-- Opening Marker --

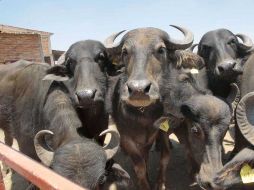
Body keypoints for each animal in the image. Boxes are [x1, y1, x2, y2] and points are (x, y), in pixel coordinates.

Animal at [104, 25, 193, 190]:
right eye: (125, 52)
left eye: (161, 49)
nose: (138, 89)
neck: (142, 117)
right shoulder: (126, 137)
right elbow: (139, 165)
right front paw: (144, 183)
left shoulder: (154, 134)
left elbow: (153, 158)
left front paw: (154, 181)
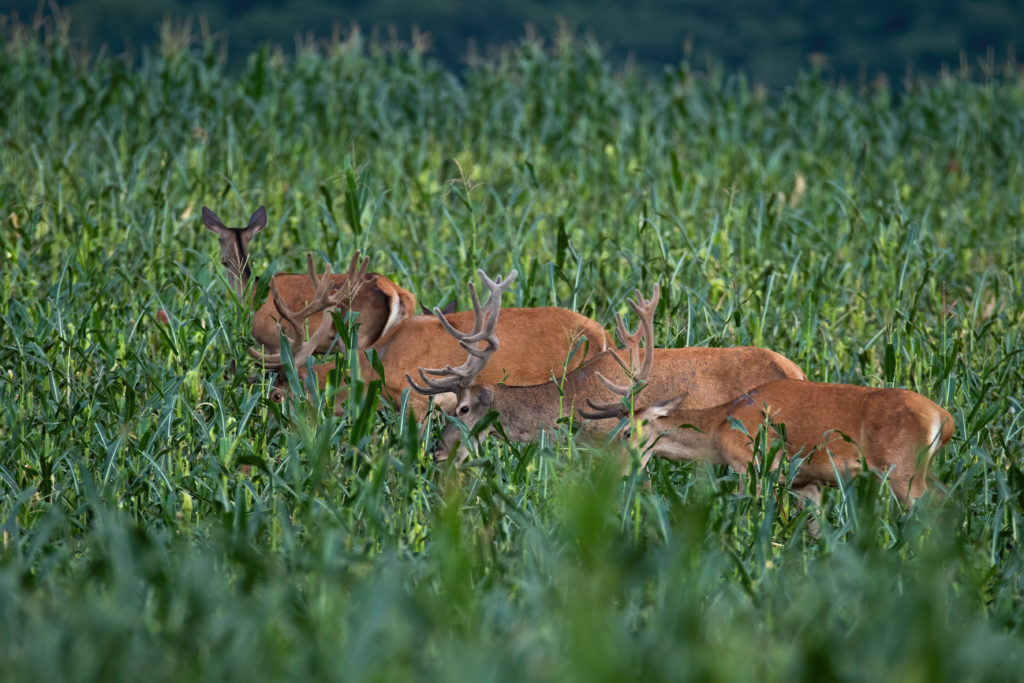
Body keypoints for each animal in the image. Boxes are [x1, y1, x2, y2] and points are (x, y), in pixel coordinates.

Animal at [202, 205, 415, 350]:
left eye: (219, 239)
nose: (222, 261)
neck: (250, 290)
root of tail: (397, 293)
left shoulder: (272, 341)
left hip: (358, 336)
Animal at [589, 376, 954, 505]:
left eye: (626, 432)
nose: (610, 474)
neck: (720, 423)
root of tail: (944, 417)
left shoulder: (749, 464)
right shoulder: (805, 481)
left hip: (902, 471)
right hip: (923, 469)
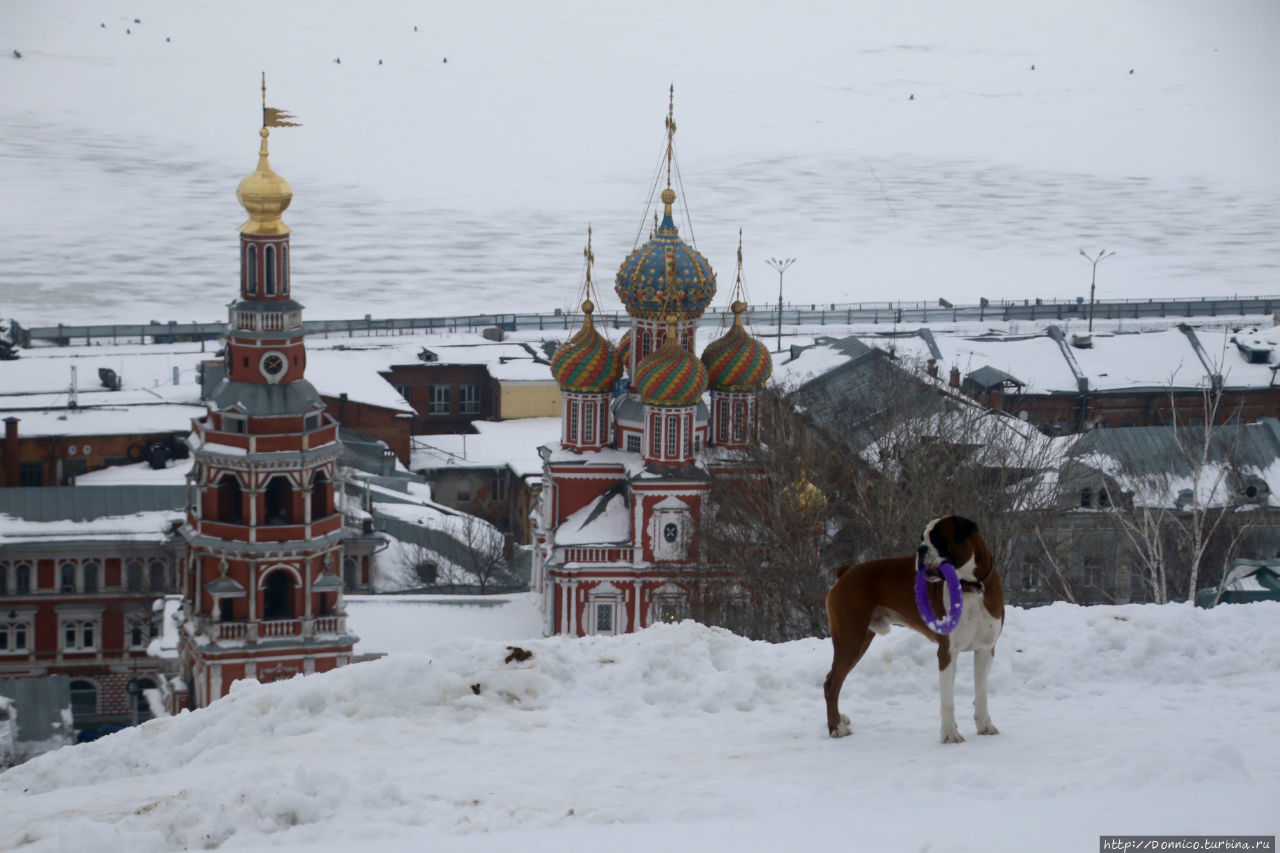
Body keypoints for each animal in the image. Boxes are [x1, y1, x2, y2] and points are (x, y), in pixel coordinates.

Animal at [824, 514, 1003, 742]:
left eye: (938, 538)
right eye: (922, 538)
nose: (921, 549)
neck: (970, 586)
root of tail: (845, 572)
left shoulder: (985, 650)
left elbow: (981, 694)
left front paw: (985, 726)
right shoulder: (947, 653)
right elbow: (947, 700)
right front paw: (950, 733)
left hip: (860, 639)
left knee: (834, 680)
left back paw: (839, 719)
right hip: (850, 640)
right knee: (831, 683)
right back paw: (836, 727)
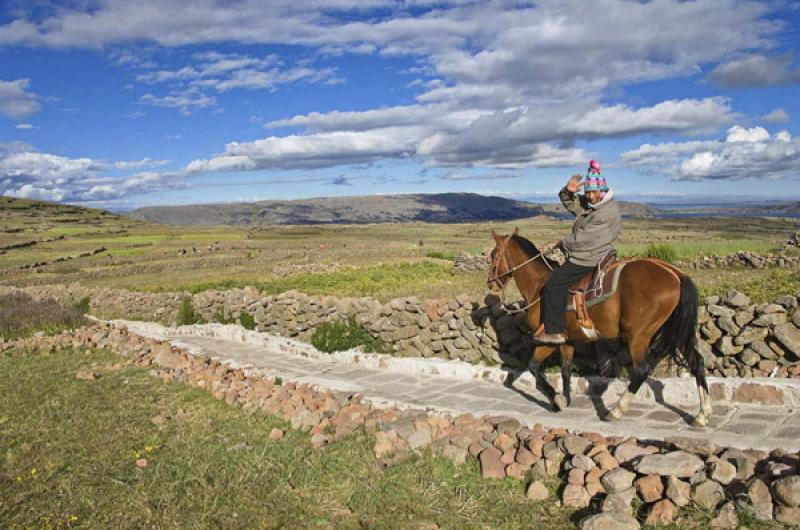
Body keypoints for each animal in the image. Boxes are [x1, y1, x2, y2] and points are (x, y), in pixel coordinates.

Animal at [488, 228, 712, 424]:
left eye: (493, 255)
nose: (490, 282)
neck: (539, 285)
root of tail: (675, 274)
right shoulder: (567, 340)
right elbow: (566, 369)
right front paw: (566, 399)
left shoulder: (548, 339)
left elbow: (534, 368)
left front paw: (557, 399)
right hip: (676, 332)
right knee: (697, 362)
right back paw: (702, 415)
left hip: (638, 335)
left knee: (641, 369)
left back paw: (616, 411)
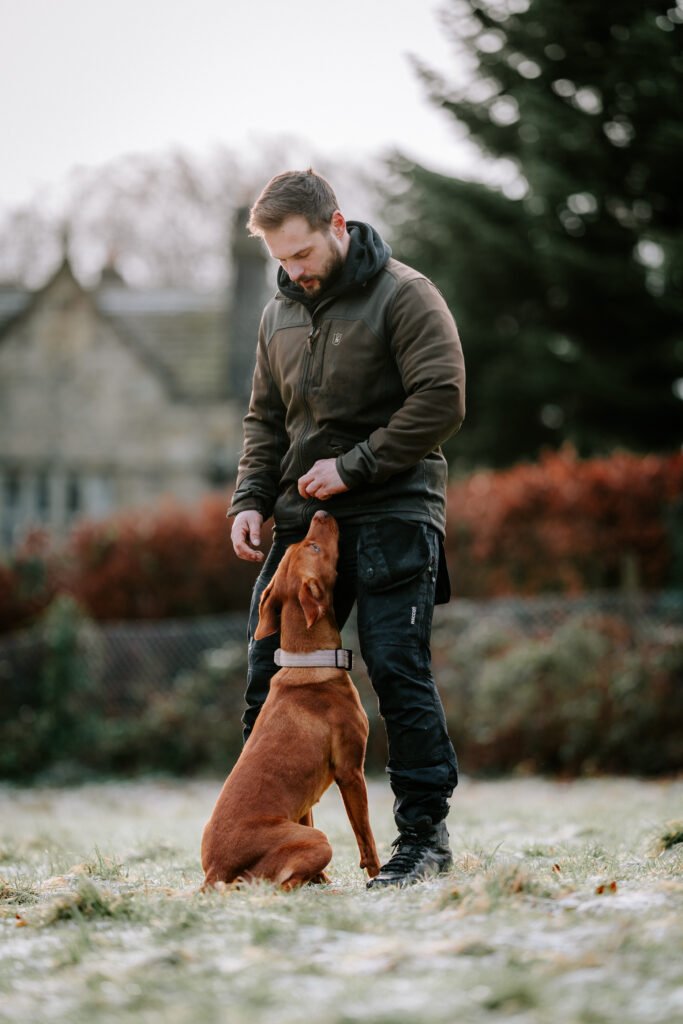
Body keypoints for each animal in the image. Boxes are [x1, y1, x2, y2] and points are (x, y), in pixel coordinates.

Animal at [201, 510, 380, 889]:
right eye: (313, 547)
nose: (321, 512)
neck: (310, 662)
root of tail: (214, 871)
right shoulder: (350, 771)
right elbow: (366, 836)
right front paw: (380, 873)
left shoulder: (306, 802)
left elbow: (309, 815)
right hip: (320, 841)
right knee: (280, 886)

-- Closing Marker --

__Assignment__: Please give back the data above word for word, with no pictures included.

__Solved exercise__:
Body keypoints for each animal in the image. Boxes are [x1, y1, x2, y2] and points are (x, y), in pixel coordinates.

Animal at [104, 25, 193, 190]:
right eye: (125, 52)
left eye: (161, 49)
nose: (138, 89)
neck: (142, 117)
right shoulder: (126, 137)
right elbow: (139, 165)
right front paw: (144, 183)
left shoulder: (154, 134)
left elbow: (153, 158)
left front paw: (154, 181)
Body keypoints for each animal in the image. Boxes are [x1, y1, x2, y2] and points are (x, y), in pixel coordinates.

Animal at [202, 205, 415, 350]:
left eye: (219, 239)
nose: (222, 261)
neck: (250, 290)
root of tail: (397, 293)
left shoulder: (272, 341)
left hip: (358, 336)
Animal at [589, 376, 954, 505]:
left eye: (626, 432)
nose: (610, 474)
neck: (720, 423)
root of tail: (944, 417)
left shoulder: (749, 464)
right shoulder: (805, 481)
left hip: (902, 471)
right hip: (923, 469)
Body keypoints for each animal in the image. Boxes are [x1, y1, x2, y2] and points are (x, y), in pixel coordinates.

Animal at [824, 514, 1003, 742]:
left eye: (938, 538)
right eye: (922, 538)
nose: (921, 549)
neck: (970, 586)
root of tail: (845, 572)
left shoulder: (985, 650)
left elbow: (981, 694)
left front paw: (985, 726)
right shoulder: (947, 653)
right elbow: (947, 700)
right front paw: (950, 733)
left hip: (860, 639)
left knee: (834, 680)
left back paw: (839, 719)
right hip: (850, 640)
right knee: (831, 683)
right back paw: (836, 727)
Body keypoints for each animal in the image. Boxes are [x1, y1, x2, y2] and points are (x, y), in pixel coordinates.

Animal at [488, 228, 712, 424]:
left eye: (493, 255)
nose: (490, 282)
neck: (539, 285)
root of tail: (675, 274)
right shoulder: (567, 340)
right elbow: (566, 369)
right front paw: (566, 399)
left shoulder: (548, 339)
left elbow: (534, 368)
left front paw: (557, 399)
right hip: (676, 332)
right knee: (697, 362)
right back paw: (702, 415)
left hip: (638, 335)
left knee: (641, 369)
left back paw: (616, 411)
Body keypoints for each animal in the image. Boxes are [x1, y1, x2, y2] and points are (x, y), in pixel coordinates.

Animal at [201, 510, 380, 889]:
right eye: (313, 547)
nose: (321, 512)
neck: (310, 662)
root of tail: (214, 871)
right shoulder: (350, 771)
right elbow: (366, 836)
right front paw: (380, 873)
left shoulder: (306, 802)
left elbow: (309, 815)
right hip: (320, 841)
right knee: (280, 886)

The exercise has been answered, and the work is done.